Hacía años de aquello. Pero el momento cumbre lo recordaba con ese perenquén tatuado en el exterior de su mano. Parecía raro un tatuaje tan visible en una abogada, pero aquellos recuerdos de infancia le traían cierta paz interior.

Ahora, allí estaba él, postrado, aferrado a la vida en su cama; ante ella, sin mirarla, como si se creyera invisible y con miedo a romper su silencio. Un mutismo que ignoraba toda posibilidad de la corrupción de su inocencia y ternura. Recordaba el silencio roto por sollozos que desbordó el llanto cuando intentó matar al perenquén que lo observaba todo, con sus grandes ojos negros, y espantó para siempre al amado guardian. Aquello se acababa y ella había hecho solo un movimiento: aquel tatuaje.

Se moría lentamente; lleno de pánico a que extendiera la mano izquierda, donde reposaba el perenquén que solo ellos dos imaginaban qué significaba.
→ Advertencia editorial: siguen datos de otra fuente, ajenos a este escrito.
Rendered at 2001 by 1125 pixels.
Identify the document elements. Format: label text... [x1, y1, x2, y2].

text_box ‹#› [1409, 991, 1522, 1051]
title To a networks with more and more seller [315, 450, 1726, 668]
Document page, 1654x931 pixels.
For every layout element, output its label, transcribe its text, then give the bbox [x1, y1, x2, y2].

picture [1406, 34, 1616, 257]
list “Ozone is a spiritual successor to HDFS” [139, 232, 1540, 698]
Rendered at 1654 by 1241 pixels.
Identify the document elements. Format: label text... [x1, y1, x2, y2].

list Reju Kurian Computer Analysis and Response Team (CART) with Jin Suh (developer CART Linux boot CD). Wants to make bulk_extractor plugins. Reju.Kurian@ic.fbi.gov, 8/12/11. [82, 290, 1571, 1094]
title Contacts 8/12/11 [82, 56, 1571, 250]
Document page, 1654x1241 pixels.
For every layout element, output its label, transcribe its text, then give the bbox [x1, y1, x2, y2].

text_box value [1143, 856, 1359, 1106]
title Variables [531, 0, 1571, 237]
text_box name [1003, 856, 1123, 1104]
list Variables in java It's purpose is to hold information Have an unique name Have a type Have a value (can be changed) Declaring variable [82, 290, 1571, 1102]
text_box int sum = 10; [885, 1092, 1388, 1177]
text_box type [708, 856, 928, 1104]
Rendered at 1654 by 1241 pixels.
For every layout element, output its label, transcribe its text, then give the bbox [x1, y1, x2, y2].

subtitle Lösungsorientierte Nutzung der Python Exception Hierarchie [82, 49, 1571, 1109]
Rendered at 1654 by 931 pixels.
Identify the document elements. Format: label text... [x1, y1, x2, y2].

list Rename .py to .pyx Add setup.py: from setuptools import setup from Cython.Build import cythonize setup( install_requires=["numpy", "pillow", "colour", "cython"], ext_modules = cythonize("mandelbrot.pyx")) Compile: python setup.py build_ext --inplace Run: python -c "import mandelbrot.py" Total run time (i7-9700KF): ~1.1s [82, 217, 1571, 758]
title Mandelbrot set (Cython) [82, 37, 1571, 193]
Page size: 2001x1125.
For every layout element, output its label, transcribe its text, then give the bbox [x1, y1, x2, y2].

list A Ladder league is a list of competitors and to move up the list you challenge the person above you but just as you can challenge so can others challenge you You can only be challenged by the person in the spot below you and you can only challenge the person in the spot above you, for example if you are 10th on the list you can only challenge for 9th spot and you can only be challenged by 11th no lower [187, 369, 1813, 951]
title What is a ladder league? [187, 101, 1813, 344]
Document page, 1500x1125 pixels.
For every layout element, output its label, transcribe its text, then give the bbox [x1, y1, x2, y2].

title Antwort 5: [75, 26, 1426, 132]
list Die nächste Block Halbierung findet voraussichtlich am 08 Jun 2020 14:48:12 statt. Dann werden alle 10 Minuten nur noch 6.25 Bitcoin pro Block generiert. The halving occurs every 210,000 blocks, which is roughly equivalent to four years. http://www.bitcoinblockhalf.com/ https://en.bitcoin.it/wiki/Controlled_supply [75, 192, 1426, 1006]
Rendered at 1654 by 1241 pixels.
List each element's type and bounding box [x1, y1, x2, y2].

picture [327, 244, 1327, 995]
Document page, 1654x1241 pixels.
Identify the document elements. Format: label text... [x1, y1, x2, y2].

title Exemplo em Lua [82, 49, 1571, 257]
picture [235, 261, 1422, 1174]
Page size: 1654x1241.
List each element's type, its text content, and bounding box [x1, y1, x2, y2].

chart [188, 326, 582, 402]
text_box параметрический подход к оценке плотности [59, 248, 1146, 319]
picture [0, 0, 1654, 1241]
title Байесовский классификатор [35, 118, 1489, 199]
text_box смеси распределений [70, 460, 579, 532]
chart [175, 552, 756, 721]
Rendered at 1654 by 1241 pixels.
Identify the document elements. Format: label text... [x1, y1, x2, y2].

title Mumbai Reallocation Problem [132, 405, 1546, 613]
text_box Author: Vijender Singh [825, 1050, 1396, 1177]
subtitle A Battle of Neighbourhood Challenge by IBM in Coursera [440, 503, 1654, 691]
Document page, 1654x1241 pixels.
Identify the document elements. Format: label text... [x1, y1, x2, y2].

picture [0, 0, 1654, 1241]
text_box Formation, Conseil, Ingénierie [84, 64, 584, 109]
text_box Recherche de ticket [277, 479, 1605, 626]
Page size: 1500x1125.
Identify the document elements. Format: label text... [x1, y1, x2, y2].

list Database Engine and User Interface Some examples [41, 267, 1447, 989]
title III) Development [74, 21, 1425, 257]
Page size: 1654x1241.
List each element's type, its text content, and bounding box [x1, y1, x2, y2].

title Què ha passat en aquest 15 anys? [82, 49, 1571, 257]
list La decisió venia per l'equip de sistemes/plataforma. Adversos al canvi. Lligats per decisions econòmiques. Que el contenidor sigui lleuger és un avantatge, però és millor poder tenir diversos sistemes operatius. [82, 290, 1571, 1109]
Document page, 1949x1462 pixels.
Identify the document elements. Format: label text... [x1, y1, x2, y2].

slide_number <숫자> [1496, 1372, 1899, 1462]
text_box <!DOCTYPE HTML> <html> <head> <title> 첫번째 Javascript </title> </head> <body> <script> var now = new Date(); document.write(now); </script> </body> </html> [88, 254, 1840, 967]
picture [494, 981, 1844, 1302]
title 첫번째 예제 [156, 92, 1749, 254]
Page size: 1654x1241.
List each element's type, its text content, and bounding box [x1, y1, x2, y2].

Él se aferraba a aquella espiritualidad incrustada cruelmente en la infancia, a la que solo recurría cuando estaba muy enfermo o el terror le vencía. Ella podía sentir su miedo: seguro que creía que «su mundo es mágico y lleno de supersticiones», pensaba.

Que la tratasen de «bruja» o similar, le hacía ver al inculpador por debajo, como si lo sobrevolara con su escoba. Así que no le importaban esas acusaciones encubiertas, al contrario, las disfrutaba.

Lo mejor era que, desde allí, al lado de la cama, podía observar en el volado de la terraza aledaña, un perenquén poderoso y resuelto; estático, como congelado al calor de la sombra del verano, que la miraba, que lo miraba, y miraba al mismo tiempo hacia todos lados con sus ojos negros resaltados. Aquel grueso cuerpo de cocodrilo en miniatura era lo que terminaba por darle su apariencia de ser mágico, por encima de cualquier superstición.

Él, postrado como estaba, lo tenía al alcance de la vista; pero no quería verlo o lo ignoraba. El perenquén hacía lo mismo, pero seguía allí; como si fuera de toda la vida, como un antiguo tatuaje.